== Dataset records

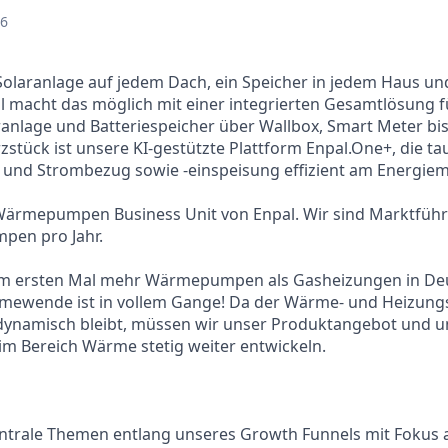
26
 Solaranlage auf jedem Dach, ein Speicher in jedem Haus und
l macht das möglich mit einer integrierten Gesamtlösung f
ranlage und Batteriespeicher über Wallbox, Smart Meter bis
tück ist unsere KI-gestützte Plattform Enpal.One+, die t
zt und Strombezug sowie -einspeisung effizient am Energiem
 Wärmepumpen Business Unit von Enpal. Wir sind Marktführe
pen pro Jahr.
um ersten Mal mehr Wärmepumpen als Gasheizungen in De
Wärmewende ist in vollem Gange! Da der Wärme- und Heizung
dynamisch bleibt, müssen wir unser Produktangebot und u
 im Bereich Wärme stetig weiter entwickeln.
entrale Themen entlang unseres Growth Funnels mit Fokus 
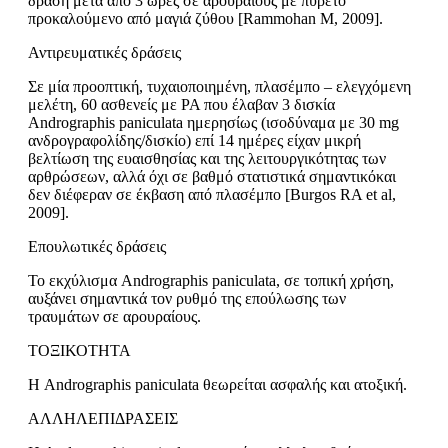
δράση μετά από 3 ώρες σε αρουραίους με πυρετό
προκαλούμενο από μαγιά ζύθου [Rammohan M, 2009].
Αντιρευματικές δράσεις
Σε μία προοπτική, τυχαιοποιημένη, πλασέμπο – ελεγχόμενη
μελέτη, 60 ασθενείς με ΡΑ που έλαβαν 3 δισκία
Andrographis paniculata ημερησίως (ισοδύναμα με 30 mg
ανδρογραφολίδης/δισκίο) επί 14 ημέρες είχαν μικρή
βελτίωση της ευαισθησίας και της λειτουργικότητας των
αρθρώσεων, αλλά όχι σε βαθμό στατιστικά σημαντικόκαι
δεν διέφεραν σε έκβαση από πλασέμπο [Burgos RA et al,
2009].
Επουλωτικές δράσεις
Το εκχύλισμα Andrographis paniculata, σε τοπική χρήση,
αυξάνει σημαντικά τον ρυθμό της επούλωσης των
τραυμάτων σε αρουραίους.
ΤΟΞΙΚΟΤΗΤΑ
Η Andrographis paniculata θεωρείται ασφαλής και ατοξική.
ΑΛΛΗΛΕΠΙΔΡΑΣΕΙΣ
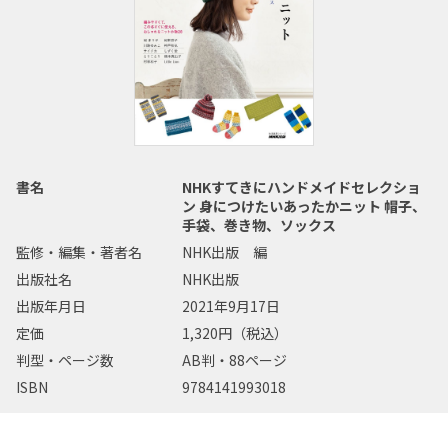
書名
NHKすてきにハンドメイドセレクショ
ン 身につけたいあったかニット 帽子、
手袋、巻き物、ソックス
監修・編集・著者名
NHK出版 編
出版社名
NHK出版
出版年月日
2021年9月17日
定価
1,320円（税込）
判型・ページ数
AB判・88ページ
ISBN
9784141993018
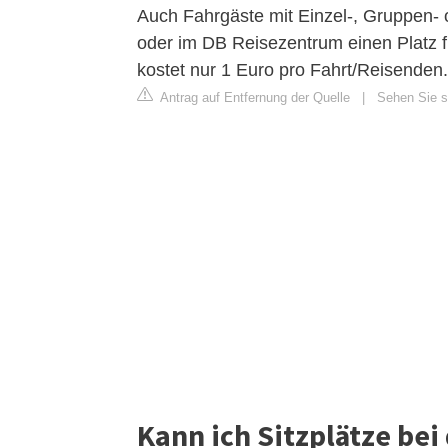
Auch Fahrgäste mit Einzel-, Gruppen-
oder im DB Reisezentrum einen Platz fü
kostet nur 1 Euro pro Fahrt/Reisenden.
Antrag auf Entfernung der Quelle
|
Sehen Sie si
Kann ich Sitzplätze bei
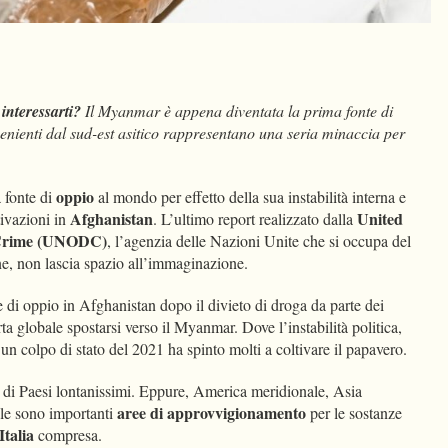
dIn
Condividi
interessarti?
Il Myanmar è appena diventata la prima fonte di
nienti dal sud-est asitico rappresentano una seria minaccia per
oppio
 fonte di
al mondo per effetto della sua instabilità interna e
Afghanistan
United
tivazioni in
. L’ultimo report realizzato dalla
d Crime (UNODC)
, l’agenzia delle Nazioni Unite che si occupa del
ne, non lascia spazio all’immaginazione.
e di oppio in Afghanistan dopo il divieto di droga da parte dei
ta globale spostarsi verso il Myanmar. Dove l’instabilità politica,
n colpo di stato del 2021 ha spinto molti a coltivare il papavero.
 di Paesi lontanissimi. Eppure, America meridionale, Asia
aree di approvvigionamento
ale sono importanti
per le sostanze
Italia
compresa.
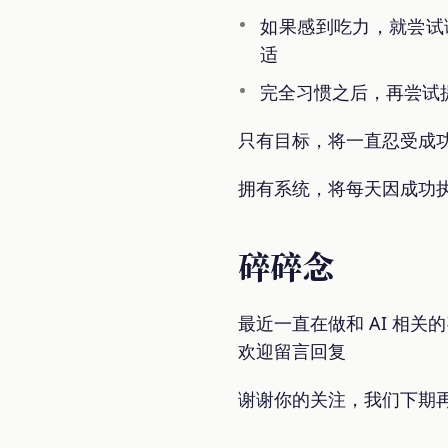
如果感到吃力，就尝试
适
完全习惯之后，再尝试
只有目标，将一直忍受成
拥有系统，将每天因成功
碎碎念
最近一直在做和 AI 相
欢迎留言回复
谢谢你的关注，我们下期再见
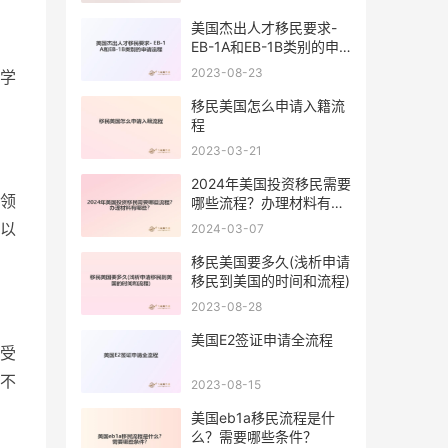
美国杰出人才移民要求-
EB-1A和EB-1B类别的申
请流程
2023-08-23
学
移民美国怎么申请入籍流
程
2023-03-21
2024年美国投资移民需要
领
哪些流程？办理材料有哪
些？
以
2024-03-07
移民美国要多久(浅析申请
移民到美国的时间和流程)
2023-08-28
美国E2签证申请全流程
受
不
2023-08-15
美国eb1a移民流程是什
么？需要哪些条件？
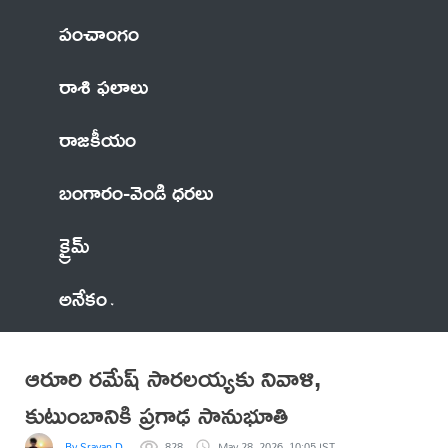
పంచాంగం
రాశి ఫలాలు
రాజకీయం
బంగారం-వెండి ధరలు
క్రైమ్
అనేకం
ఆరూరి రమేష్ సారలయ్యకు నివాళి,
కుటుంబానికి ప్రగాఢ సానుభూతి
By Sravan D.
828
May 28, 2026, 10:05 IST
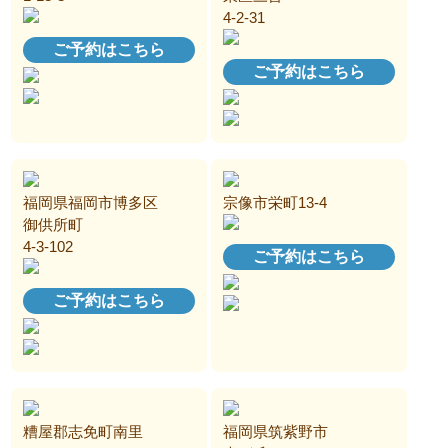
4-2-31
ご予約はこちら
ご予約はこちら
福岡県福岡市博多区
宗像市栄町13-4
御供所町
4-3-102
ご予約はこちら
ご予約はこちら
糟屋郡志免町南里
福岡県筑紫野市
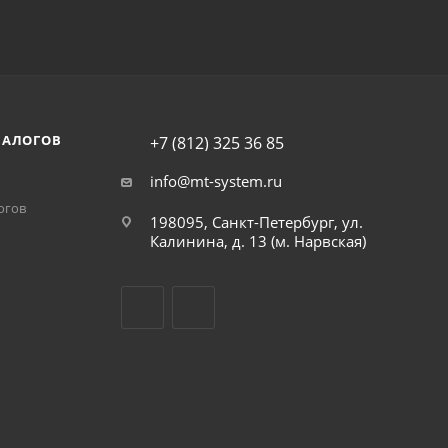
НАЛОГОВ
+7 (812) 325 36 85
info@mt-system.ru
огов
198095, Санкт-Петербург, ул.
Калинина, д. 13 (м. Нарвская)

====

What is needed:
Render every line of extracted text in the listing as a JSON list of strings, one string per line, with blank lines left out. Leave the pictures out of the answer.

Reply:
[
  "26",
  " Solaranlage auf jedem Dach, ein Speicher in jedem Haus und",
  "l macht das möglich mit einer integrierten Gesamtlösung f",
  "ranlage und Batteriespeicher über Wallbox, Smart Meter bis",
  "tück ist unsere KI-gestützte Plattform Enpal.One+, die t",
  "zt und Strombezug sowie -einspeisung effizient am Energiem",
  " Wärmepumpen Business Unit von Enpal. Wir sind Marktführe",
  "pen pro Jahr.",
  "um ersten Mal mehr Wärmepumpen als Gasheizungen in De",
  "Wärmewende ist in vollem Gange! Da der Wärme- und Heizung",
  "dynamisch bleibt, müssen wir unser Produktangebot und u",
  " im Bereich Wärme stetig weiter entwickeln.",
  "entrale Themen entlang unseres Growth Funnels mit Fokus ",
  "δράση μετά από 3 ώρες σε αρουραίους με πυρετό",
  "προκαλούμενο από μαγιά ζύθου [Rammohan M, 2009].",
  "Αντιρευματικές δράσεις",
  "Σε μία προοπτική, τυχαιοποιημένη, πλασέμπο – ελεγχόμενη",
  "μελέτη, 60 ασθενείς με ΡΑ που έλαβαν 3 δισκία",
  "Andrographis paniculata ημερησίως (ισοδύναμα με 30 mg",
  "ανδρογραφολίδης/δισκίο) επί 14 ημέρες είχαν μικρή",
  "βελτίωση της ευαισθησίας και της λειτουργικότητας των",
  "αρθρώσεων, αλλά όχι σε βαθμό στατιστικά σημαντικόκαι",
  "δεν διέφεραν σε έκβαση από πλασέμπο [Burgos RA et al,",
  "2009].",
  "Επουλωτικές δράσεις",
  "Το εκχύλισμα Andrographis paniculata, σε τοπική χρήση,",
  "αυξάνει σημαντικά τον ρυθμό της επούλωσης των",
  "τραυμάτων σε αρουραίους.",
  "ΤΟΞΙΚΟΤΗΤΑ",
  "Η Andrographis paniculata θεωρείται ασφαλής και ατοξική.",
  "ΑΛΛΗΛΕΠΙΔΡΑΣΕΙΣ",
  "書名",
  "NHKすてきにハンドメイドセレクショ",
  "ン 身につけたいあったかニット 帽子、",
  "手袋、巻き物、ソックス",
  "監修・編集・著者名",
  "NHK出版 編",
  "出版社名",
  "NHK出版",
  "出版年月日",
  "2021年9月17日",
  "定価",
  "1,320円（税込）",
  "判型・ページ数",
  "AB判・88ページ",
  "ISBN",
  "9784141993018",
  "Auch Fahrgäste mit Einzel-, Gruppen-",
  "oder im DB Reisezentrum einen Platz fü",
  "kostet nur 1 Euro pro Fahrt/Reisenden.",
  "Antrag auf Entfernung der Quelle",
  "|",
  "Sehen Sie si",
  "Kann ich Sitzplätze bei",
  "dIn",
  "Condividi",
  "interessarti?",
  "Il Myanmar è appena diventata la prima fonte di",
  "nienti dal sud-est asitico rappresentano una seria minaccia per",
  "oppio",
  " fonte di",
  "al mondo per effetto della sua instabilità interna e",
  "Afghanistan",
  "United",
  "tivazioni in",
  ". L’ultimo report realizzato dalla",
  "d Crime (UNODC)",
  ", l’agenzia delle Nazioni Unite che si occupa del",
  "ne, non lascia spazio all’immaginazione.",
  "e di oppio in Afghanistan dopo il divieto di droga da parte dei",
  "ta globale spostarsi verso il Myanmar. Dove l’instabilità politica,",
  "n colpo di stato del 2021 ha spinto molti a coltivare il papavero.",
  " di Paesi lontanissimi. Eppure, America meridionale, Asia",
  "aree di approvvigionamento",
  "ale sono importanti",
  "per le sostanze",
  "Italia",
  "compresa.",
  "如果感到吃力，就尝试",
  "适",
  "完全习惯之后，再尝试",
  "只有目标，将一直忍受成",
  "拥有系统，将每天因成功",
  "碎碎念",
  "最近一直在做和 AI 相",
  "欢迎留言回复",
  "谢谢你的关注，我们下期再见",
  "美国杰出人才移民要求-",
  "EB-1A和EB-1B类别的申",
  "请流程",
  "2023-08-23",
  "学",
  "移民美国怎么申请入籍流",
  "程",
  "2023-03-21",
  "2024年美国投资移民需要",
  "领",
  "哪些流程？办理材料有哪",
  "些？",
  "以",
  "2024-03-07",
  "移民美国要多久(浅析申请",
  "移民到美国的时间和流程)",
  "2023-08-28",
  "美国E2签证申请全流程",
  "受",
  "不",
  "2023-08-15",
  "美国eb1a移民流程是什",
  "么？需要哪些条件？",
  "పంచాంగం",
  "రాశి ఫలాలు",
  "రాజకీయం",
  "బంగారం-వెండి ధరలు",
  "క్రైమ్",
  "అనేకం",
  "ఆరూరి రమేష్ సారలయ్యకు నివాళి,",
  "కుటుంబానికి ప్రగాఢ సానుభూతి",
  "By Sravan D.",
  "828",
  "May 28, 2026, 10:05 IST",
  "4-2-31",
  "ご予約はこちら",
  "ご予約はこちら",
  "福岡県福岡市博多区",
  "宗像市栄町13-4",
  "御供所町",
  "4-3-102",
  "ご予約はこちら",
  "ご予約はこちら",
  "糟屋郡志免町南里",
  "福岡県筑紫野市",
  "НАЛОГОВ",
  "+7 (812) 325 36 85",
  "info@mt-system.ru",
  "огов",
  "198095, Санкт-Петербург, ул.",
  "Калинина, д. 13 (м. Нарвская)"
]